With the release of Whidbey, the frameworks will have an implementation of PBKDF2, in the class Rfc2898DeriveBytes. PBKDF2 is also defined in RFC 2898, in section 5.2. The big advantage of PBKDF2 over PBKDF1 is that the output from PBKDF2 is not bounded to the size of a hash algorithm's output. Although the .Net implementation of PBKDF1 does not impose this limitation on you, in order to be more secure I'd recommended that you move to PBKDF2 when you make the move to Whidbey. As you'll see, moving from PasswordDeriveBytes to Rfc2898DeriveBytes is trivial since Rfc2898DeriveBytes works in much the same way as PasswordDeriveBytes. You start by setting up a password, salt, and iteration count (PBKDF2 uses HMACSHA1 as an underlying pseudo-random generator). Then you call GetBytes repeatedly until you have enough data to encrypt with. The following code is a rewrite of the PBKDF1 code to use PBKDF2:

// Setup the password generator  
byte [ ]  salt   =  new  byte [ ]  { 0, 1, 2, 3, 4, 5, 6, 7 };  
Rfc2898DeriveBytes pwdGen   =  new  Rfc2898DeriveBytes("P@$$w0rd", salt, 1000);  
          
// generate an RC2 key  
byte [ ]  key   =  pwdGen .GetBytes (16);  
byte [ ]  iv   =  pwdGen .GetBytes (8);  
          
// setup an RC2 object to encrypt with the derived key  
RC2CryptoServiceProvider rc2   =  new  RC2CryptoServiceProvider();  
rc2.Key   =  key;  
rc2.IV   =  iv;  
          
// now encrypt with it  
byte [ ]  plaintext   =  Encoding .UTF8.GetBytes("Message");  
MemoryStream ms   =  new  MemoryStream ( );  
CryptoStream cs   =  new  CryptoStream (ms, rc2.CreateEncryptor(), CryptoStreamMode .Write );  
          
cs .Write (plaintext, 0, plaintext .Length );  
cs .Close ( );  
byte [ ]  encrypted   =  ms .ToArray ( );  

 

As you can see, the only change to the code is replacing the PasswordDeriveBytes class with an Rfc2898DeriveBytes class.

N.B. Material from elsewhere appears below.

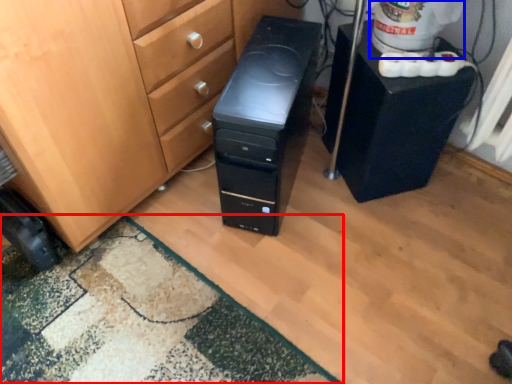
Question: Among these objects, which one is farthest to the camera, doormat (highlighted by a red box) or water cooler (highlighted by a blue box)?

Choices:
 (A) doormat
 (B) water cooler

Answer: (B)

Other changes for Whidbey include the ability to set a byte array password (on both PasswordDeriveBytes and Rfc2898DeriveBytes), which increases security by allowing you more control over the password object. (More on that in a future post.)

Hopefully this has provided some useful examples of how to generate a good cryptographic key using a password.